● **Directions for this task**
Transcribe every line of the data below word for word, leaving out the pictures.

● **Records for the task**
....................

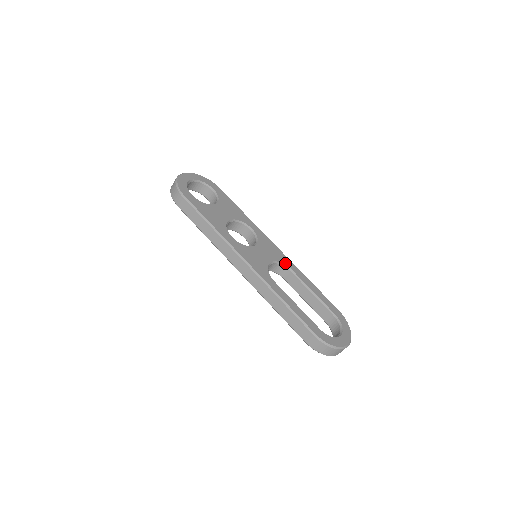
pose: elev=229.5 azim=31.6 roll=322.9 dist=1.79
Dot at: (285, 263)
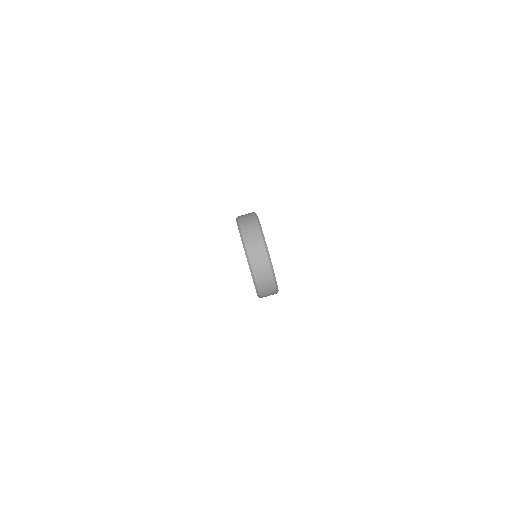
Dot at: occluded
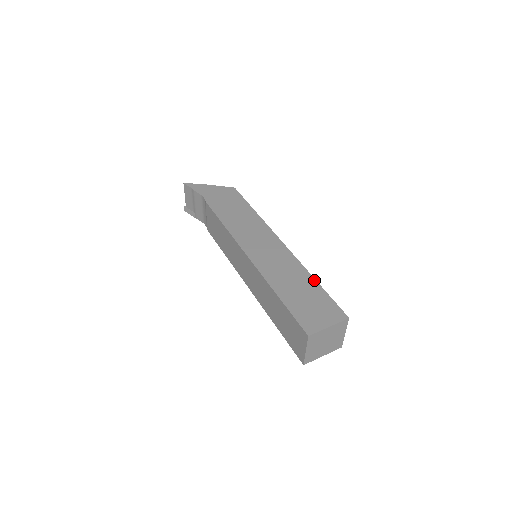
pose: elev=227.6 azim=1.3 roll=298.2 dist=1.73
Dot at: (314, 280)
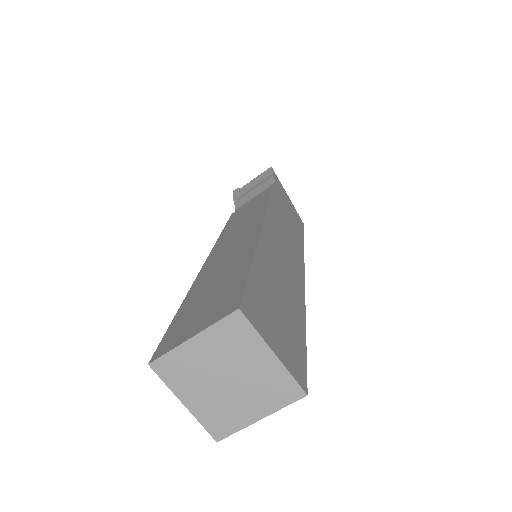
Dot at: (304, 322)
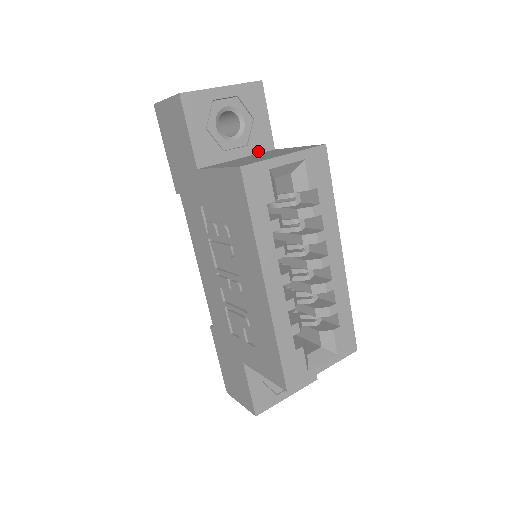
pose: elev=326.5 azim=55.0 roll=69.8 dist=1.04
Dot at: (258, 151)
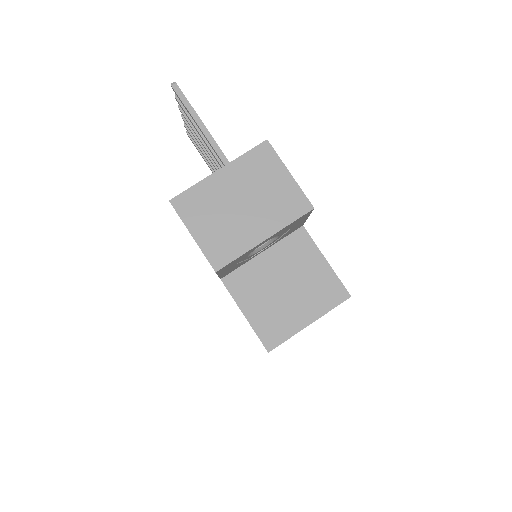
Dot at: (285, 237)
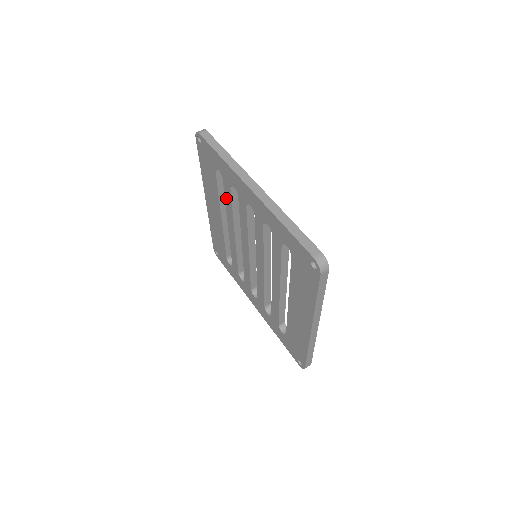
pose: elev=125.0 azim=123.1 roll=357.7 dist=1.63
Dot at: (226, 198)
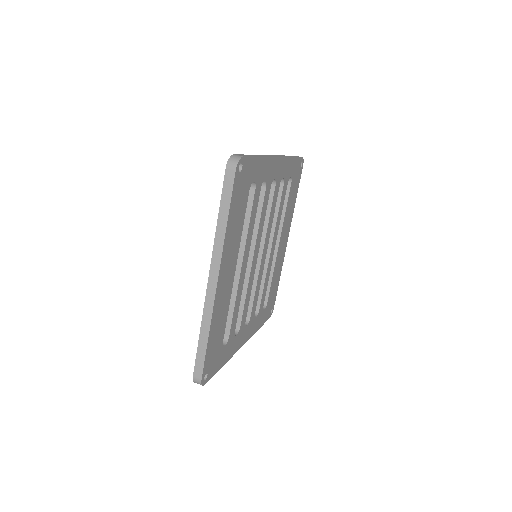
Dot at: occluded
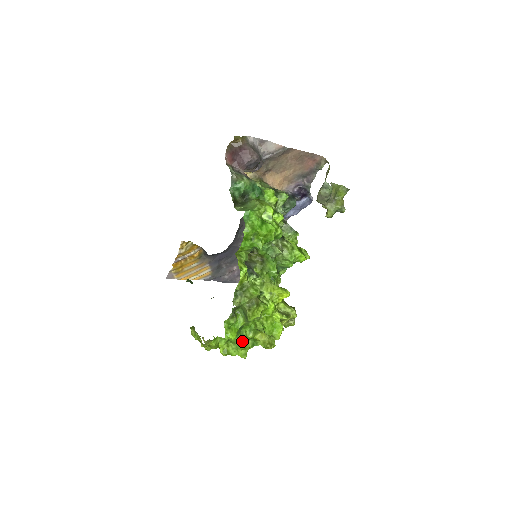
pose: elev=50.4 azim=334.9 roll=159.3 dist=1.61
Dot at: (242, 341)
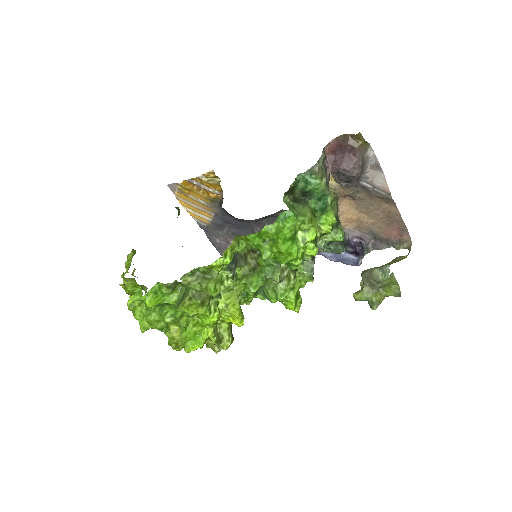
Dot at: (156, 315)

....................

● **Task answer**
pose: elev=229.5 azim=31.6 roll=322.9 dist=1.79
Dot at: (285, 263)
Dot at: occluded
pose: elev=227.6 azim=1.3 roll=298.2 dist=1.73
Dot at: (314, 280)
Dot at: (304, 322)
pose: elev=326.5 azim=55.0 roll=69.8 dist=1.04
Dot at: (258, 151)
Dot at: (285, 237)
pose: elev=125.0 azim=123.1 roll=357.7 dist=1.63
Dot at: (226, 198)
Dot at: occluded
pose: elev=50.4 azim=334.9 roll=159.3 dist=1.61
Dot at: (242, 341)
Dot at: (156, 315)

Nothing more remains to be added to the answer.